● **Description of the task**: Among the entries below, copy every line that carries the word "true".

● **Supplied records**:
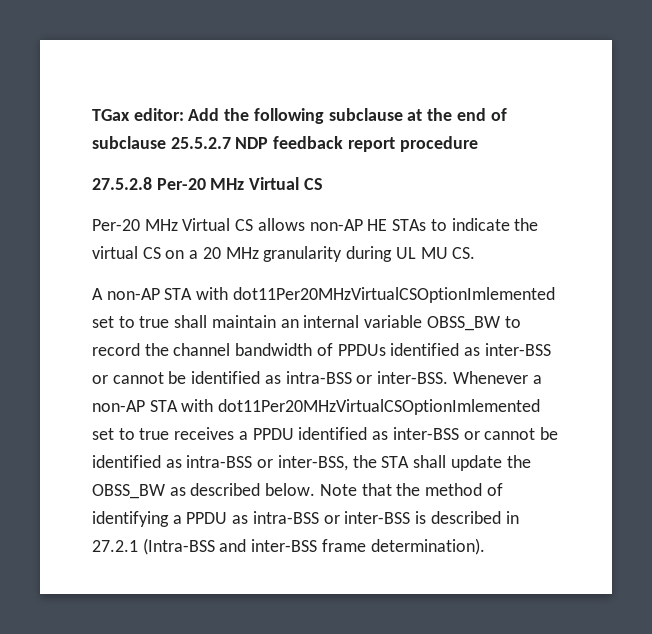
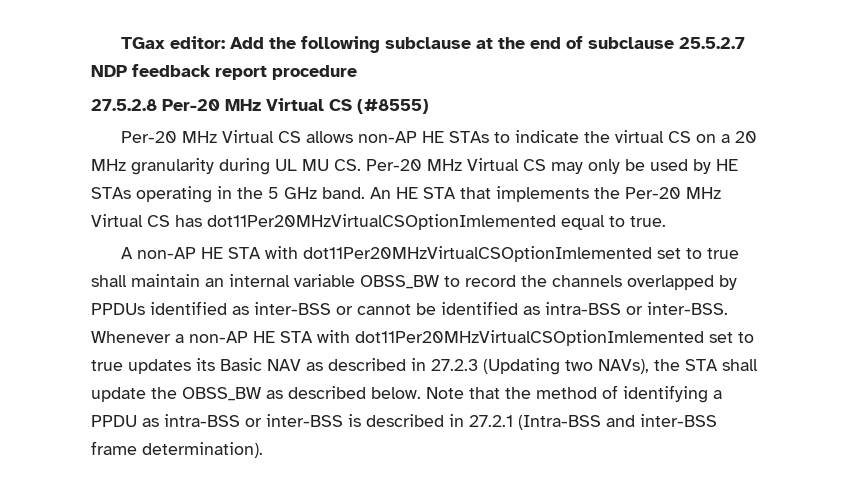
(323, 184) none -> [357,99,429,114] (#8555)
(476, 253) none -> [366,158,738,174] [91,186,721,203] [91,214,666,230] Per-20 MHz Virtual CS may only be used by HE STAs operating in the 5 GHz band. An HE STA that implements the Per-20 MHz Virtual CS has dot11Per20MHzVirtualCSOptionImlemented equal to true.
(160, 294) none -> [201,247,224,259] HE
[173,343,333,356] channel bandwidth of -> [552,275,737,290] channels overlapped by
[149,399,541,415] [92,427,558,440] [92,455,348,471] STA with dot11Per20MHzVirtualCSOptionImlemented set to true receives a PPDU identified as inter-BSS or cannot be identified as intra-BSS or inter-BSS, -> [253,330,754,346] [91,358,649,375] HE STA with dot11Per20MHzVirtualCSOptionImlemented set to true updates its Basic NAV as described in 27.2.3 (Updating two NAVs),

● **Output below**:
(476, 253) none -> [366,158,738,174] [91,186,721,203] [91,214,666,230] Per-20 MHz Virtual CS may only be used by HE STAs operating in the 5 GHz band. An HE STA that implements the Per-20 MHz Virtual CS has dot11Per20MHzVirtualCSOptionImlemented equal to true.
[149,399,541,415] [92,427,558,440] [92,455,348,471] STA with dot11Per20MHzVirtualCSOptionImlemented set to true receives a PPDU identified as inter-BSS or cannot be identified as intra-BSS or inter-BSS, -> [253,330,754,346] [91,358,649,375] HE STA with dot11Per20MHzVirtualCSOptionImlemented set to true updates its Basic NAV as described in 27.2.3 (Updating two NAVs),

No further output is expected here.